Sometimes to those around us, and sometimes even to ourselves this may
not seem reasonable, but real faith sometimes enables us to see what others
cannot immediately discern, it enables us to see beyond the simple facts.
Our Episcopal
commitment to reason notwithstanding, it is important to grasp a firm hold on
this biblical understanding of faith, because the call of the Gospel, the call
of the entire Judeao-Christian tradition is to relationship – relationship with God, relationship with others; and for real
relationship to flourish we need trust, we need faith. Faith is not about ignoring the facts, but
about trusting the promises made by someone we know to be reliable, and knowing
that sometimes – even oftentimes – simple, easily
discernible facts do not tell the whole story.

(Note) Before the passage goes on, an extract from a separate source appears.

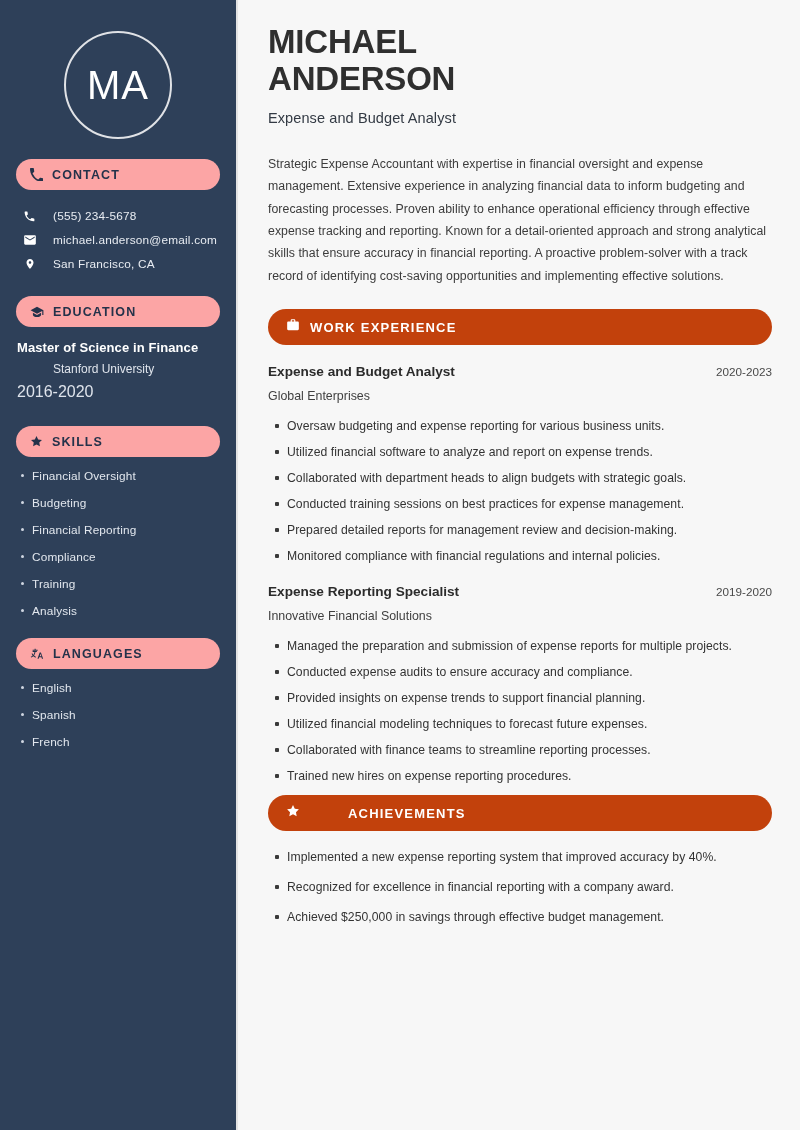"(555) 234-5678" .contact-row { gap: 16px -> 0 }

The facts do not tell the whole story of Abraham and Sarah, neither do
they tell the whole story of those for whom the letter to the Hebrews was
written. Indeed, it is their faith,
their trust, which makes any sense of the facts as they are, which makes any
sense of conventional belief. For
Christians, faith allows us to go beyond conventional believing and by trust
enables us to hold on to a promised reality, regardless of immediate
appearances. It teaches us to hope in
the midst of seeming hopelessness, and allows us to learn a new criteria for
making sense of the world and of our lives, as we move into closer relationship
with God, and into the paradigm of God’s perspective. The immediately discernible facts are never
the whole story, and at some point, if our commitment to the Christian life and
our relationship to God are to grow and deepen in maturity, we will simply have
to trust, make the leap of faith. And here
I must stop, I think, because I can not definitively tell you how to do that, much less can I tell you
what making that leap will look like or mean for you. The only way to discern that is in prayer as
we, like Abraham, go out into the open, risky spaces of our own lives – outside of ourselves and our neatly intellectualized facts – and listen to God’s vision for us.